The concept of practice-based evidence is also becoming more commonly used to reflect practices in local communities and minority groups. Researchers in Native Communities in the United States have begun to develop and research evidence-based practices that have been adapted to meet the needs of Native Americans, who may not be represented in other empirical research (Bartgis & BigFoot, 2010).
Scientific experimentation is based on measurable outcomes. In order to produce empirical research, psychology can sometimes oversimplify complex concepts such as emotion, social impairments and therapeutic approaches. Furthermore, in our goal to make research generalisable, we may be overlooking cultural and social contexts that can have implications for an individual’s subjective experiences. When we look at lived experience, we can gain a more subjective description of psychological and social constructs. Empirical research attempts to control for confounding variables, but we cannot control for confounding variables in our practice, or in day-to-day life. Practice-based evidence incorporates the complexities of the wider context surrounding an individual’s presentation. In practice-based evidence, real world practice is documented and measured as it occurs (Swisher, 2010).

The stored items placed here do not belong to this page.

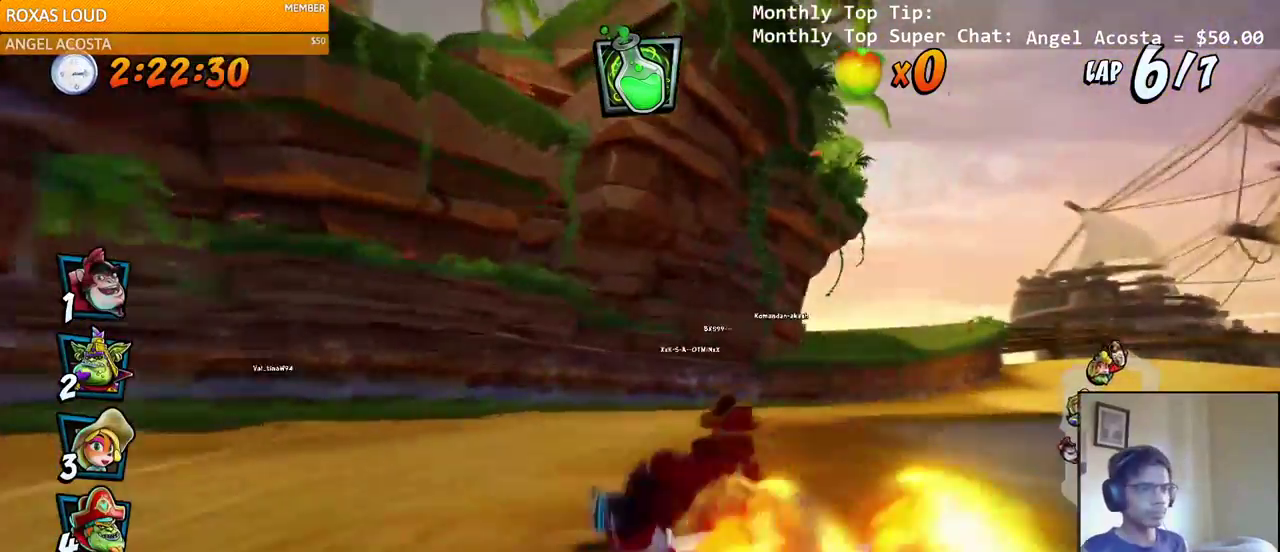
{"dt_ms": 500, "buttons": ["CROSS", "DPAD_LEFT"], "left_stick": "center", "right_stick": "left", "events": [[117, "DPAD_RIGHT", "down"], [150, "R2", "down"], [200, "DPAD_RIGHT", "up"], [267, "R2", "up"], [417, "DPAD_LEFT", "down"]]}
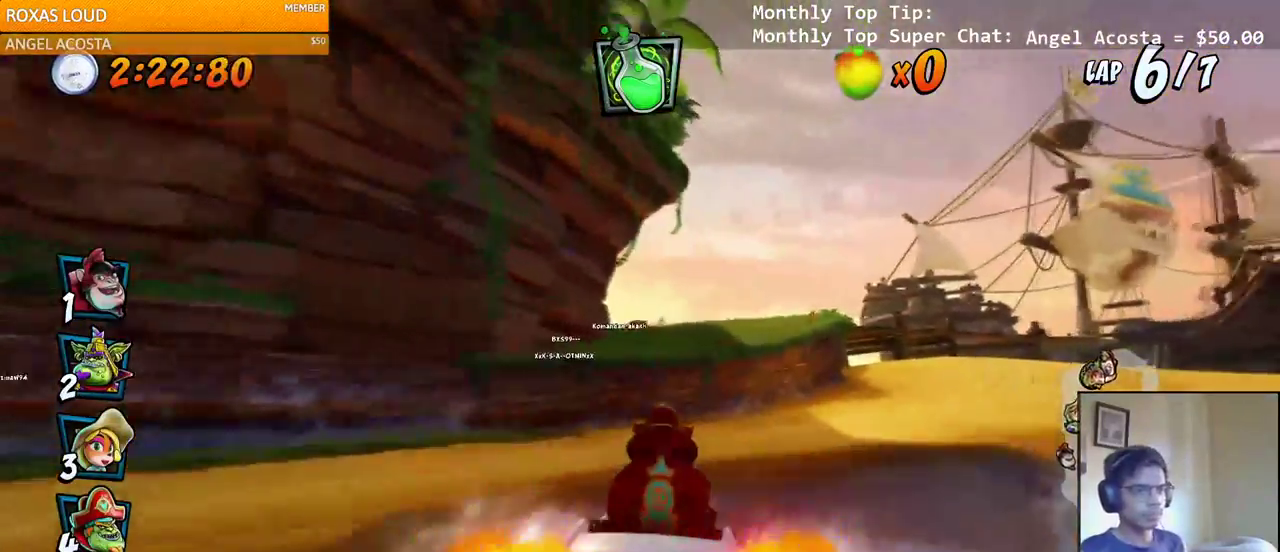
{"dt_ms": 500, "buttons": ["CROSS", "R2", "DPAD_LEFT"], "left_stick": "center", "right_stick": "left", "events": [[33, "DPAD_LEFT", "up"], [150, "R2", "down"], [500, "DPAD_LEFT", "down"]]}
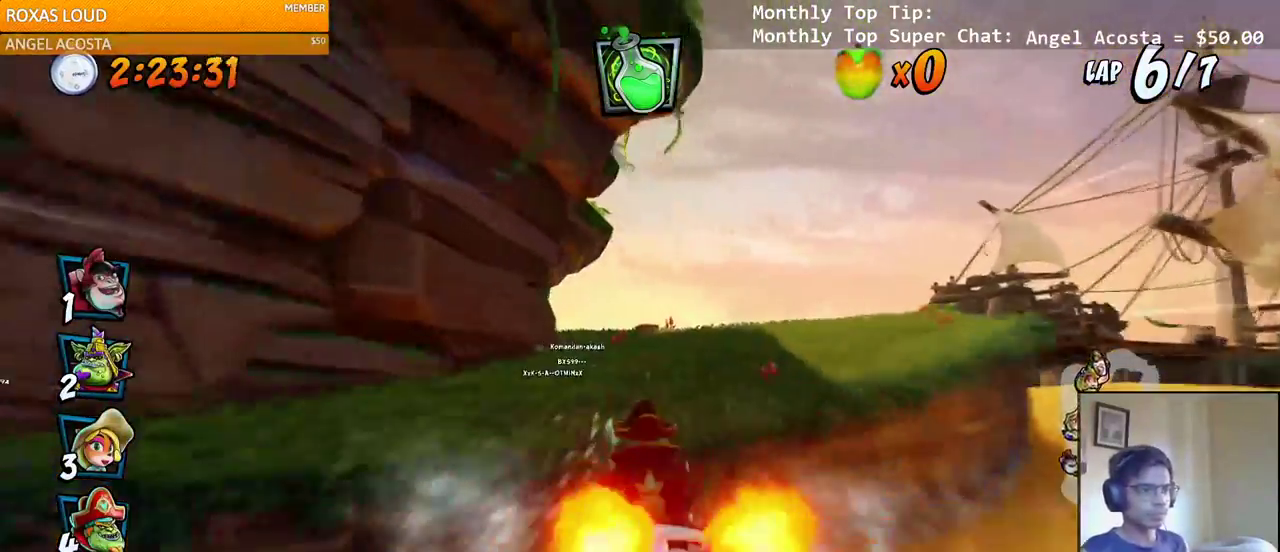
{"dt_ms": 500, "buttons": ["CROSS", "DPAD_DOWN", "DPAD_RIGHT"], "left_stick": "center", "right_stick": "left", "events": [[100, "DPAD_LEFT", "up"], [333, "R2", "up"], [350, "DPAD_RIGHT", "down"], [350, "DPAD_UP", "down"], [383, "DPAD_UP", "up"], [417, "DPAD_DOWN", "down"]]}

Autism: The Medical Model of Disability vs The Neurodiveristy Paradigm
In recent years, there has been a call for more representative and inclusive research by autistic people. Historically, the production of empirical research in the area of autism has largely excluded autistic voices. In this article, I pose the question, if evidence-based practice is centred around developing clinical expertise in the context of patient characteristics, culture and preferences, then why does empirical research often overlook the contexts and experiences of autistic people?